Saturday 7 April 2012

We Need To Talk About Kevin, Lionel Shriver


'Before you condemn me utterly, I beg you to understand just how hard I’d been trying to be a good mother.'

'We need to talk about Kevin' is one of my favourite books and I will never tire of talking about it. It is essentially about a teenager who commits an atrocity and his mother. It is written in the form of letters from the mother to her estranged Husband, whilst this reminds us that the narrator is not completely reliable it also adds a level of personality and emotion to an event that is sadly common in our society.
The key theme I felt was explored was the debate of nature vs. nurture. The struggle throughout is to decide if Kevin was born to commit his crime and his mother was right to treat him warily or if his mother's lack of love and conviction that he was somehow disturbed was the contributing factor instead.
In a society increasingly concerned with issues such as post-natal depression and estrangement within the home which have failed to reach the public forum previously. The novel is written is such a way as to bring these issues to the forefront whilst still allowing us to draw our own opinions. In order to feel sympathy for the protagonist we need to reform our cultural formed ideas about motherhood and the duties of a mother to a child. It challenges the emotive topic of motherly love and questions the impact of its absence on a child.
The book also covers the issue of isolation, particularly the isolation of suburbia and the stay at home mum. Eva becomes completely isolated through first quitting her job, the activity from which she derives her sense of self, and being outcast to a house which has no personality in a neighbourhood where she has no friends to look after a child she does not, or will not love. She is effectively removed from her ability to have a sense of self, everything she previously valued and relied on is taken away unthinkingly by her Husband.

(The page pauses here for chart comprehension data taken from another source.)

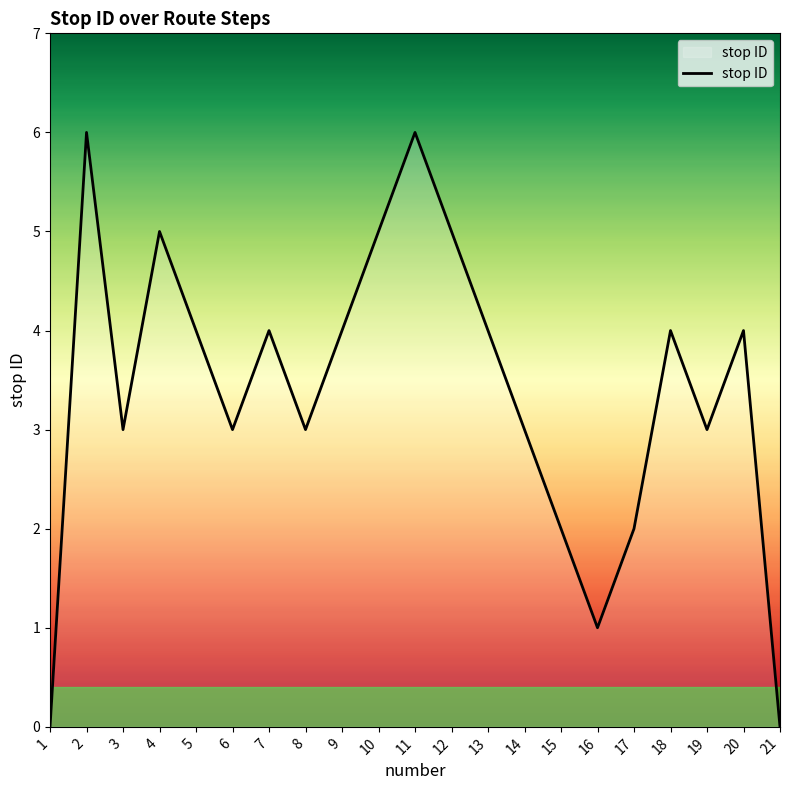

What is the sum of the values at 21 and 19?

3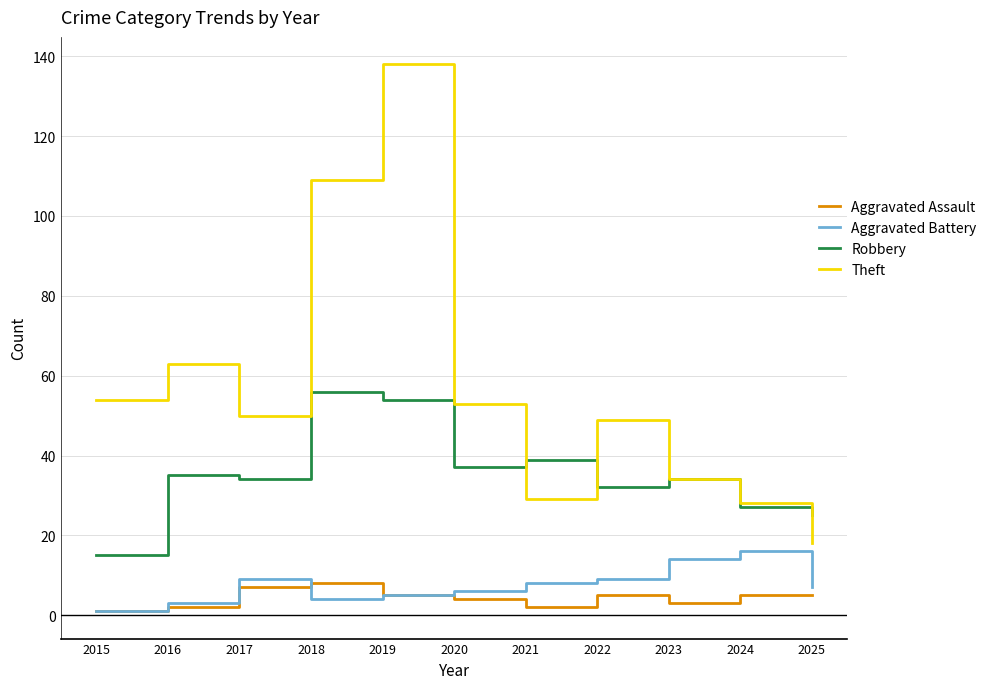

What is the minimum value for Aggravated Assault?

1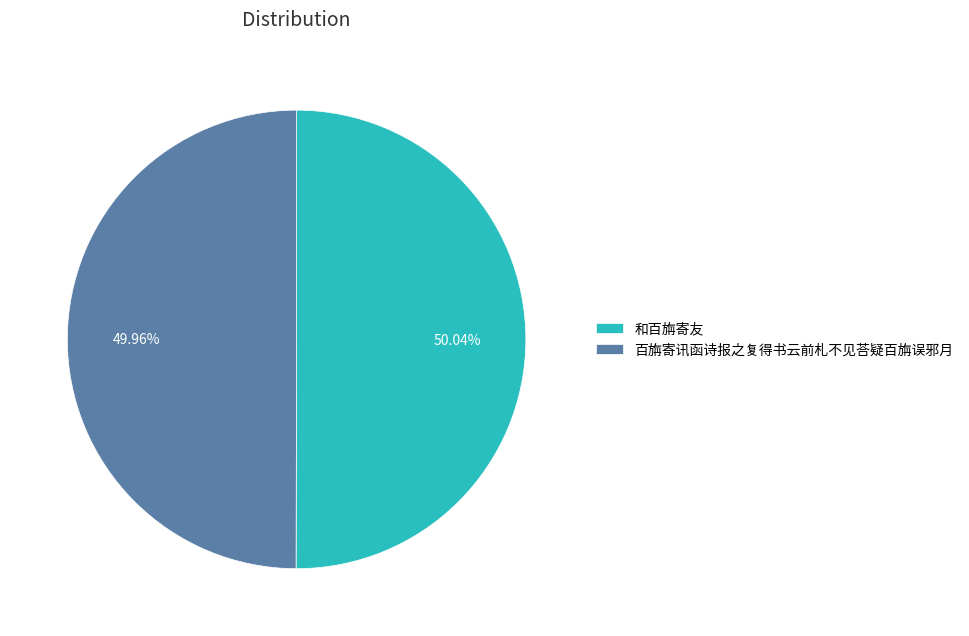

To the nearest percent, what portion does 百旃寄讯函诗报之复得书云前札不见荅疑百旃误邪月 represent?

50%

I will not ruin the twist that makes the entire book so much more chilling, but the isolation of Eva towards the end of the book is made even worse by her alienation from all parts of her family apart from her mother whom she eventually accepts as an ally. This reversal of the usual relationship between them drives home the true damage to her life after the lawsuit and the 'event'.  

This boo is a stark portrait of the remains of a family coping in the wake of a tramatic event and the truly impersonal nature of the suburbs, their deadening effect and the removal of peronality in an eotionally isolating vacuum. The emotion of parenthood is removed and what is left behind is the reality of how much people give up for children and the pressure of the mother to have the required emotional connection to her child.